Your response should be a copy of each line in the listing below that includes the word "linejoin".

■ GIVEN DATA
====

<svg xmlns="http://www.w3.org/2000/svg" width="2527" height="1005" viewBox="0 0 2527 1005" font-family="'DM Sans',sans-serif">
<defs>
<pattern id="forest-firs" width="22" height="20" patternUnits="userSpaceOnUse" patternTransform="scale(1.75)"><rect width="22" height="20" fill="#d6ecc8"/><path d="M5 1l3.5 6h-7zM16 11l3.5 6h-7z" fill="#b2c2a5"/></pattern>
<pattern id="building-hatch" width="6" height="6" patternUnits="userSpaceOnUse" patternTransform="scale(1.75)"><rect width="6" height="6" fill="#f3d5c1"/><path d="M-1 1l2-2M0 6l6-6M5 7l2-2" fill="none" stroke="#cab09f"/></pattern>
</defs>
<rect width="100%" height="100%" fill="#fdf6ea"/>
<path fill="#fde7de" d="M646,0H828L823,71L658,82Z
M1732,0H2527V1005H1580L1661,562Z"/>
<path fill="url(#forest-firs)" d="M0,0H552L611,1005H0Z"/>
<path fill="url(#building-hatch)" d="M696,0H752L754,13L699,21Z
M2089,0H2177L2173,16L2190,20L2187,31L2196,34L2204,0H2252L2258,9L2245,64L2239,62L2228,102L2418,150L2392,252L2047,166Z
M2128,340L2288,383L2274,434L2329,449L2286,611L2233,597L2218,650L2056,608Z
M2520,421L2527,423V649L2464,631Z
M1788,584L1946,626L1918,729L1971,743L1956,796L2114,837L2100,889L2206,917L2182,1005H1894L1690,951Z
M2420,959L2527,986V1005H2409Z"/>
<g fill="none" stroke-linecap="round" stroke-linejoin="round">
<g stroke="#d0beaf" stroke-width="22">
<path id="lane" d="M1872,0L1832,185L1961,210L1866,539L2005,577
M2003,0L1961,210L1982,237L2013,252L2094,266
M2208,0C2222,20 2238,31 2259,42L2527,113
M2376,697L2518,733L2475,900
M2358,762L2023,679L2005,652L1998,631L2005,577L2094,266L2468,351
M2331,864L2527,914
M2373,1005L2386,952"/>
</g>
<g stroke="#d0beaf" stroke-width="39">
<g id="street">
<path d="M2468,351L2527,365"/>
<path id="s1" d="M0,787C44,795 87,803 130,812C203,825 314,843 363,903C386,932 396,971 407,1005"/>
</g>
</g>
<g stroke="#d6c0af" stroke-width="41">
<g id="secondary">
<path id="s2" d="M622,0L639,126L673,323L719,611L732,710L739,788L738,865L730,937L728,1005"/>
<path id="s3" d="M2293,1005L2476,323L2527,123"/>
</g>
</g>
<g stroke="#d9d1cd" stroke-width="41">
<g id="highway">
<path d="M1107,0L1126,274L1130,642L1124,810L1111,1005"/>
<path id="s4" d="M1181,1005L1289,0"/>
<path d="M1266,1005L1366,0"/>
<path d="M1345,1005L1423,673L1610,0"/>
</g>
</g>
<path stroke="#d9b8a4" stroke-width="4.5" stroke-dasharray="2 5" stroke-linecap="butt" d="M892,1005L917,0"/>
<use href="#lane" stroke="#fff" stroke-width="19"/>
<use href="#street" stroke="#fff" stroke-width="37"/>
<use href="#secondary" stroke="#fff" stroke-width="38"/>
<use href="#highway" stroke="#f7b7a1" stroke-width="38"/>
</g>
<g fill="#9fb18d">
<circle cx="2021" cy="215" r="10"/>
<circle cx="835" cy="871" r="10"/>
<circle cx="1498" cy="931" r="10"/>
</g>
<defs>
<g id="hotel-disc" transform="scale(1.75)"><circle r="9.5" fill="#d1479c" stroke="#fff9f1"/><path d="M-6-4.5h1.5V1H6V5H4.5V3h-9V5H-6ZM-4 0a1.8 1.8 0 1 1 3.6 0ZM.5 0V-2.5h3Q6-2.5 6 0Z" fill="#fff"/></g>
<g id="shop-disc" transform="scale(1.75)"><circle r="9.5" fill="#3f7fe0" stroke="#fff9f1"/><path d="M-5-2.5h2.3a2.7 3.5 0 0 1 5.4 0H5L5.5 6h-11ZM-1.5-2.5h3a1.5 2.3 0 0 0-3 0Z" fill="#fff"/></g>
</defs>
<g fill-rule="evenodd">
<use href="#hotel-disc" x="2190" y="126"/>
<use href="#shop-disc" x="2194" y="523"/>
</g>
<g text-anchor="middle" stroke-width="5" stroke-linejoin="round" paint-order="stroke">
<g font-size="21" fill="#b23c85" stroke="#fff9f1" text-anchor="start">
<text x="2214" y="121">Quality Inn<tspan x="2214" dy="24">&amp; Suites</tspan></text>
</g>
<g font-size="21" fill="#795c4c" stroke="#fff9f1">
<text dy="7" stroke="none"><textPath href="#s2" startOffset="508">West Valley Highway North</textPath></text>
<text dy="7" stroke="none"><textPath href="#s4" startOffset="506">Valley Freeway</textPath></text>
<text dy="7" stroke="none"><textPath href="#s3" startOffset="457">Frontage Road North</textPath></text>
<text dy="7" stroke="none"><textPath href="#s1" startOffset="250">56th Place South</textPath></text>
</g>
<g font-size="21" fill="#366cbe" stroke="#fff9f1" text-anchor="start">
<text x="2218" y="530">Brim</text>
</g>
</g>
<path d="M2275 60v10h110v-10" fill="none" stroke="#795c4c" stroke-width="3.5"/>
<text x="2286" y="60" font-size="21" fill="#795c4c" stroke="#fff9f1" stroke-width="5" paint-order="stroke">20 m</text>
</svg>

====

■ EXERCISE RESULT
<g fill="none" stroke-linecap="round" stroke-linejoin="round">
<g text-anchor="middle" stroke-width="5" stroke-linejoin="round" paint-order="stroke">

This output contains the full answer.